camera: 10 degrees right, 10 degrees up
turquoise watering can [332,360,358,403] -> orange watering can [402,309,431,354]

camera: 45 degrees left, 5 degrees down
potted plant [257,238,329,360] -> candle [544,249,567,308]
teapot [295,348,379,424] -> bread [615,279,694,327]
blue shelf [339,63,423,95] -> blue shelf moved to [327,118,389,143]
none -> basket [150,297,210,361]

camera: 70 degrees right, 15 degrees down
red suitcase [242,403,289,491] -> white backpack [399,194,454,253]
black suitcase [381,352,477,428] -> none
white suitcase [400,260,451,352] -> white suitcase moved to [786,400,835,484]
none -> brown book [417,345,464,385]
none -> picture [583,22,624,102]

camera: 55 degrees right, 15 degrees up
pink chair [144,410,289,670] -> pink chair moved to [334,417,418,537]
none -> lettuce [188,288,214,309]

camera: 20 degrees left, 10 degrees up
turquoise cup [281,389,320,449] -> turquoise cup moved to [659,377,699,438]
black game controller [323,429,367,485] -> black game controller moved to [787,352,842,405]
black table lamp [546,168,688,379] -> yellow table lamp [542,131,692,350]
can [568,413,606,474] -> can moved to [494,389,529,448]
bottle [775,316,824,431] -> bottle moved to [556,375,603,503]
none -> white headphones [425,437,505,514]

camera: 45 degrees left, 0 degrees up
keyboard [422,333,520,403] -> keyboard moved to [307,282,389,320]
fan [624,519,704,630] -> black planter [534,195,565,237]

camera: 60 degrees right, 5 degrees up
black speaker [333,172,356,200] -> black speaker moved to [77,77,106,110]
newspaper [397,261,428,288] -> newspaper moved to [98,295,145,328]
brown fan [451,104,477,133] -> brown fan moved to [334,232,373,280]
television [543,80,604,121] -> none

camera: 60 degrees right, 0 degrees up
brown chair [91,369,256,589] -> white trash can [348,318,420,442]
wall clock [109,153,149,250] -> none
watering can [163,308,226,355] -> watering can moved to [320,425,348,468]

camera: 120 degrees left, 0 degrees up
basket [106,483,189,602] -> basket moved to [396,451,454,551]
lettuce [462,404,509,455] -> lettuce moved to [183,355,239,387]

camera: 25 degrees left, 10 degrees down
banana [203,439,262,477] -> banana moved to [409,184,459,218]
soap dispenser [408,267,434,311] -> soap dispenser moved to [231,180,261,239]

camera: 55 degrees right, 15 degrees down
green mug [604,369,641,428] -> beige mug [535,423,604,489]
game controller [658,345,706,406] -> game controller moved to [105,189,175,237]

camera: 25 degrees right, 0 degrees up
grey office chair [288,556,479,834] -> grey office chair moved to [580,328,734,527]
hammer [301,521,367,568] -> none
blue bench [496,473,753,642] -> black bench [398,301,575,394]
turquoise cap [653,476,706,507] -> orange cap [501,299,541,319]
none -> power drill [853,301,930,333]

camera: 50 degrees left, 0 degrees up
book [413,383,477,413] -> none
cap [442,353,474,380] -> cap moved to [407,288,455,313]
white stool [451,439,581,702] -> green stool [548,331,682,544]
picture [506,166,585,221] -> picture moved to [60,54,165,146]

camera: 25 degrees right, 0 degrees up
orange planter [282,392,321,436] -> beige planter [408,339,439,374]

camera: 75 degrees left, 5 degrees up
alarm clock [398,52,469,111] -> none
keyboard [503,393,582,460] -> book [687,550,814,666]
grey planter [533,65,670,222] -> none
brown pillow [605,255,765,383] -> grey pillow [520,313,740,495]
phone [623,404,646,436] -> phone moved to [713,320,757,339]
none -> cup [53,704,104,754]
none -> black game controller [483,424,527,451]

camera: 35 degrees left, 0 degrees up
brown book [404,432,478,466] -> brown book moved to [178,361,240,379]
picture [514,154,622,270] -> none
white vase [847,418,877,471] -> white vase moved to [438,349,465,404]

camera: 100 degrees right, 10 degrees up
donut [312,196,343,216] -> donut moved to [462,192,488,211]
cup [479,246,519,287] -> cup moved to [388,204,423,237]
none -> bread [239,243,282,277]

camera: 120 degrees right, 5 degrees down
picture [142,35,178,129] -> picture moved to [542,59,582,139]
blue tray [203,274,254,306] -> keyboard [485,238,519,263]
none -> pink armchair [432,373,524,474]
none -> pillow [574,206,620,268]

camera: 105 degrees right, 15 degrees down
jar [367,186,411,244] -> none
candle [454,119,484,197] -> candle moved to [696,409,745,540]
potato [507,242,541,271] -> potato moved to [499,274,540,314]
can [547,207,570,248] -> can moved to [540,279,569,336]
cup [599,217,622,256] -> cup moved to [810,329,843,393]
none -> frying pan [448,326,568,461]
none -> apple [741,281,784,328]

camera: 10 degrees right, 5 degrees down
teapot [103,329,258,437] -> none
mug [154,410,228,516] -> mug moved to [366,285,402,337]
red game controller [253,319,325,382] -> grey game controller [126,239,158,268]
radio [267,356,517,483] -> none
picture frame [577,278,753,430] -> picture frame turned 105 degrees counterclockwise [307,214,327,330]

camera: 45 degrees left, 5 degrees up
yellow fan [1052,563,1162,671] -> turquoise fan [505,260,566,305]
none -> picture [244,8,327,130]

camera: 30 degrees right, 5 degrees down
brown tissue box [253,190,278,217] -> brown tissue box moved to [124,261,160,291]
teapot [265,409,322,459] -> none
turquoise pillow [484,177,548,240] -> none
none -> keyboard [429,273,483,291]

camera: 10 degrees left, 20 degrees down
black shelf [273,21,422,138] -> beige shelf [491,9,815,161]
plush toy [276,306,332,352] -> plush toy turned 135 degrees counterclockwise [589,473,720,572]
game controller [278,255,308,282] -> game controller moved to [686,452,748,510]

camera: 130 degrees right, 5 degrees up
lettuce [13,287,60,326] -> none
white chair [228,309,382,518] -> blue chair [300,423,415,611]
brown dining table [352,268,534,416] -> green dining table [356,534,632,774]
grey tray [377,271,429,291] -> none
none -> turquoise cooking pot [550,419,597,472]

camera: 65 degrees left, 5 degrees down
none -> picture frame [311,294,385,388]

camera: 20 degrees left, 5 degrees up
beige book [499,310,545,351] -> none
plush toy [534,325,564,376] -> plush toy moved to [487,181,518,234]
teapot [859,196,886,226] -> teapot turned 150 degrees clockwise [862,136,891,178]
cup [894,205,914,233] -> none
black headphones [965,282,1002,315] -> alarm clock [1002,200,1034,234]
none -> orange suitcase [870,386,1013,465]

........

Exercise goal –
Lines containing the word "left" are to be pulled from the records and copied.

Response to the exercise –
camera: 45 degrees left, 5 degrees down
camera: 20 degrees left, 10 degrees up
camera: 45 degrees left, 0 degrees up
camera: 120 degrees left, 0 degrees up
camera: 25 degrees left, 10 degrees down
camera: 50 degrees left, 0 degrees up
camera: 75 degrees left, 5 degrees up
camera: 35 degrees left, 0 degrees up
camera: 45 degrees left, 5 degrees up
camera: 10 degrees left, 20 degrees down
camera: 65 degrees left, 5 degrees down
camera: 20 degrees left, 5 degrees up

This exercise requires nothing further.